Affaire Bettencourt: Patrice de Maistre maintenu en détention
JUSTICE•«Je n'ai rien fait de ce qui m'est reproché, j'ai seulement travaillé», a déclaré l'ex-gestionnaire de fortune de Liliane Bettencourt jeudi...Avec agences
La cour d'appel de Bordeaux (Gironde) a ordonné ce vendredi le maintien en détention de Patrice de Maistre dans le cadre de l'affaire Bettencourt. Rejetant sa demande de libération, la chambre de l'instruction a cependant ordonné un examen médical du suspect par un cardiologue afin de vérifier la «compatibilité de son état de santé avec la détention».
Abus de faiblesse et abus de biens sociaux
Patrice de Maistre a été placé en détention il y a une semaine. L'ex-gestionnaire de fortune de Liliane Bettencourt, qui a comparu jeudi devant la chambre de l'instruction de la Cour d'appel de Bordeaux pour demander sa remise en liberté, a été déjà mis en examen le 15 décembre 2011 pour complicité d'abus de confiance et escroquerie aggravées au préjudice de Liliane Bettencourt, et pour blanchiment.
Il a en outre été mis en examen le 22 mars pour abus de faiblesse et abus de biens sociaux sur l'héritière de l'Oréal et écroué le lendemain à la maison d'arrêt de Gradignan, près de Bordeaux. On lui reproche d'avoir indûment perçu des sommes de Lilian Bettencourt ou de la société chargée de gérer les dividendes de celle-ci dans l'Oréal, Clymène.
«Un système qui existe depuis 40 ans»
Les juges ont découvert aussi «des charges nouvelles», tout un système de rapatriement de fonds de Liliane Bettencourt depuis la Suisse, à hauteur de quatre millions d'euros de 2007 à 2009. Patrice de Maistre, qui s'exprimait pour la première fois publiquement à l'occasion de cette audience, a sangloté, disant qu'il était «sous le choc» après son incarcération. «Je n'ai rien fait de ce qui m'est reproché, j'ai seulement travaillé. Ce que je n'ai pas fait, c'est arrêter un système qui existait depuis 40 ans», a-t-il assuré, visant apparemment la manière dont circulait l'argent chez les Bettencourt. «C'aurait été plus facile pour moi de dénoncer» ce système, a-t-il dit.

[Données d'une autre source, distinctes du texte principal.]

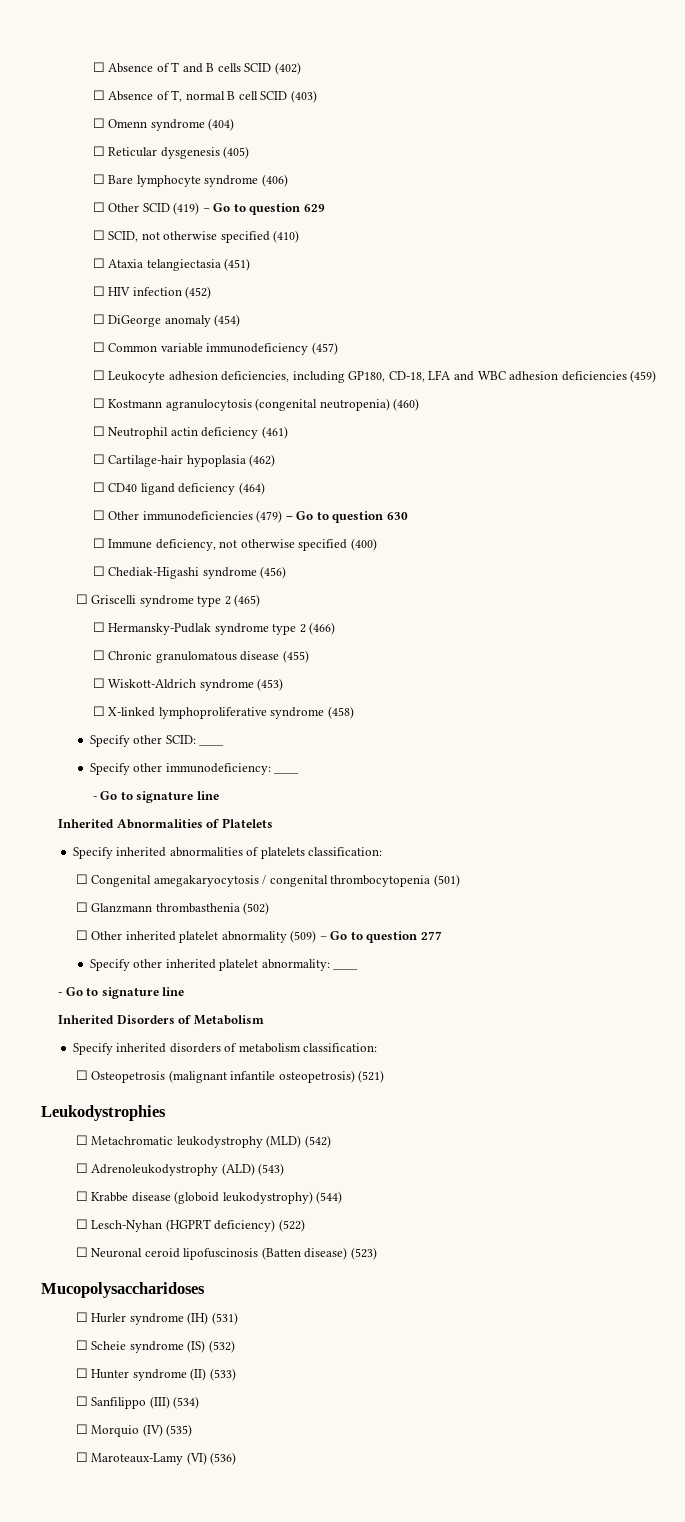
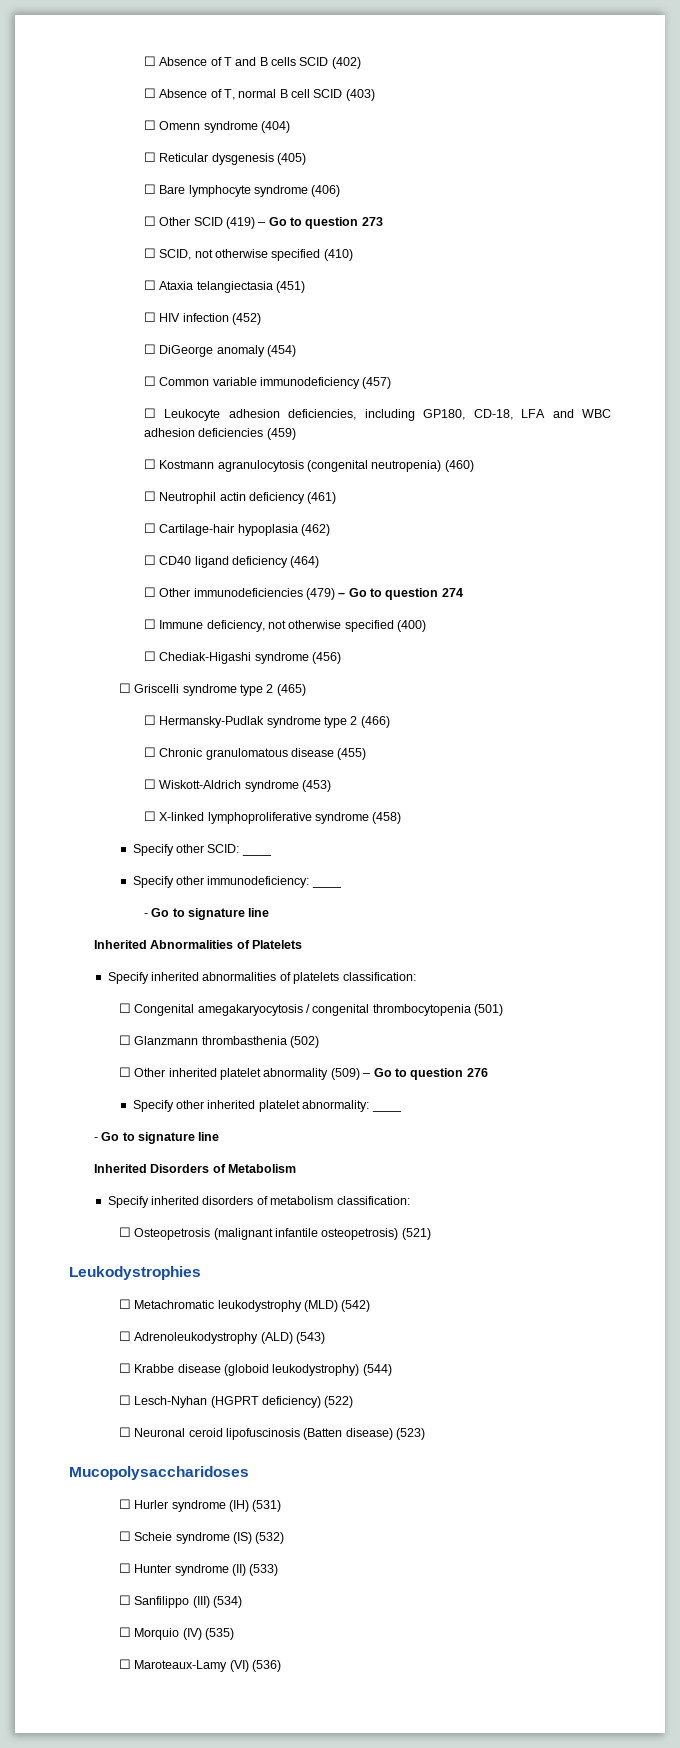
[303,204,325,212] 629 -> [361,217,383,226] 273
[386,512,408,520] 630 -> [441,588,463,597] 274
[420,931,442,940] 277 -> [466,1068,488,1077] 276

Lors de cette audience publique bien qu'il ait demandé le huis clos, l'avocat général Pierre Nalbert a soutenu le raisonnement des juges pour réclamer le maintien en détention. Il a assuré que le parquet (hiérarchiquement dépendant du ministre de la Justice, ndlr) «ne veut qu'une chose, que la vérité soit faite dans une affaire au préjudice considérable», 18 millions d'euros selon la partie civile. Les avocats de Patrice de Maistre ont plaidé l'absence de faits réellement nouveaux, de nature à justifier cette mise en détention soudaine et tardive.
Fillon «s'étonne» puis «retire sa phrase»
Surtout, Me Pierre Haïk a jeté un fort soupçon politique sur le calendrier des juges. «Personne ici ne peut douter de la concomitance entre cette convocation (de la semaine dernière, ndlr) et la période électorale». Il a estimé aussi que l'incarcération était liée «pour l'essentiel» à «des concomitances entre (des) sommes (revenues de Suisse) et ces soi-disant rendez-vous avec M. (Eric) Woerth», l'ancien trésorier de l'UMP qui selon des témoins aurait réclamé voire obtenu de l'argent de Patrice de Maistre pour la campagne de Nicolas Sarkozy en 2007.
La polémique politique a enflé jeudi quand le Premier ministre François Fillon s'est «étonné» de l'incarcération de Patrice de Maistre sur France Inter, au moment même où le candidat socialiste François Hollande faiblit un peu dans les sondages avant finalement de faire machine arrière et de «retirer sa phrase». François Hollande, l'a du coup invité à «maîtriser son langage».
Le conseiller justice de Marine Le Pen, Wallerand de Saint Just, a pour sa part qualifié de «scandaleuse», l'attitude de François Fillon, qui «en dit long» selon lui sur l'opinion de ce dernier «sur le fonctionnement de la justice» et «sur les inquiétudes du pouvoir».
Jeudi aussi, les juges en charge de l'affaire ont mis en examen le directeur et le rédacteur en chef du Point pour atteinte à l'intimité de la vie privée, après la publication en 2010 de passages des écoutes réalisées pendant un an au domicile de Liliane Bettencourt par son ex-majordome. Trois autres journalistes devraient subir le même sort le 5 avril, au nom du site Mediapart.